Your goal: Because the entries hold pictures, reproduce only their words, exactly as written.

#### Data ####

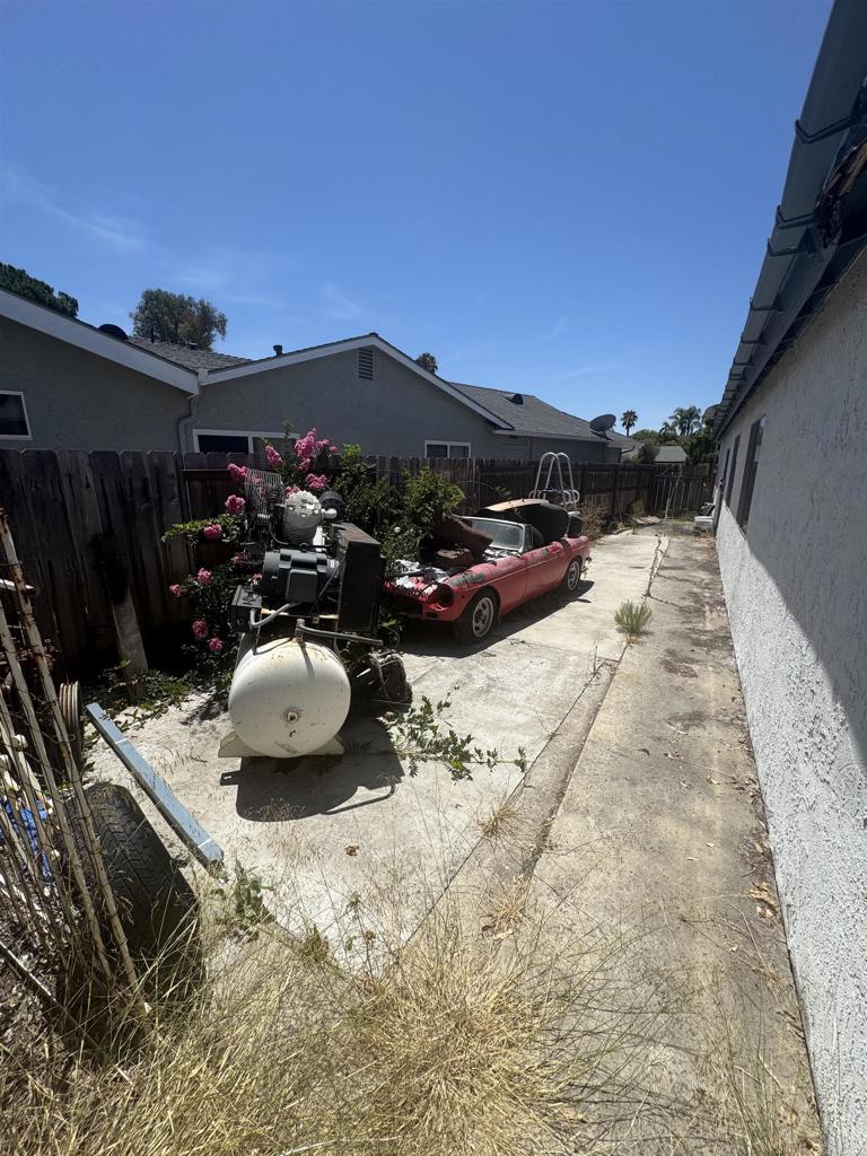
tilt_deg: -12.4
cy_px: 578
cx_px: 434
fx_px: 468
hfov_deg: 85.7
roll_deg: -1.0
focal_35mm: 14
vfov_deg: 102.1
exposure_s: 1/2674
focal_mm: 2.22
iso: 50
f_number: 2.2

####

Solution below:
tilt_deg: -12.4
cy_px: 578
cx_px: 434
fx_px: 468
hfov_deg: 85.7
roll_deg: -1.0
focal_35mm: 14
vfov_deg: 102.1
exposure_s: 1/2674
focal_mm: 2.22
iso: 50
f_number: 2.2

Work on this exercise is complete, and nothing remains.